- **SELECTED EXTRACT**
────────────────────

Armchair Travelling and Dyeing

This morning I was looking at Facebook, and my cyberpal Jude mentioned some lovely cloth available in a BigCartel shop, like this, which I absolutely love but can't afford to treat myself to at the moment. One thought followed another and one click followed another, too. Our next door neighbours have a pretty tree in their front garden


which is currently strewing leaves across our lawn and drive.


I thought about using them to dye some silk of my own, and went to gather some up. I have habutai silk which has been washed ready for dyeing, thinking of an attack of the blues - or indigo dyeing. So I hunted and Googled for information, and decided to more or less follow India Flint's recipe and jumped right in. I took the silk to the garden and spread it out on the grass, then folded it in concertina pleats, layering in the leaves. I added it to a bowl of water and vinegar, and proceeded to cook it in the microwave. Unfortunately the microwave was feeling it's age and conked out after a while, so I had to think again. This time I put my precious bundle on a colander to steam it over a saucepan to steam it, which made me think I could kill two birds with one stone and so I gathered another couple of handfuls of eucalyptus leaves off the lawn and put them in the water to separate out the pigment.

────────────────────

- **DATA PROVIDED**
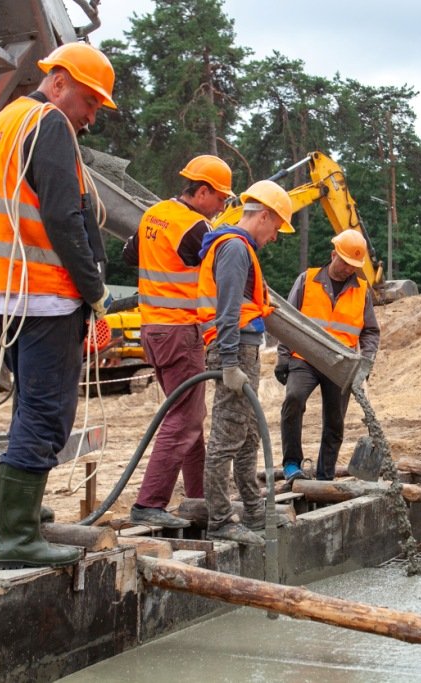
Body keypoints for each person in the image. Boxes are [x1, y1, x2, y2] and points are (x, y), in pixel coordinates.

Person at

────────────────────

- **INSTRUCTIONS TO FOLLOW**
Please copy the dyeing post word for word, starting with "This morning I" and going on through "lawn and drive.". The material isn't needed for this.

- **WRITTEN SOLUTION**
This morning I was looking at Facebook, and my cyberpal Jude mentioned some lovely cloth available in a BigCartel shop, like this, which I absolutely love but can't afford to treat myself to at the moment. One thought followed another and one click followed another, too. Our next door neighbours have a pretty tree in their front garden


which is currently strewing leaves across our lawn and drive.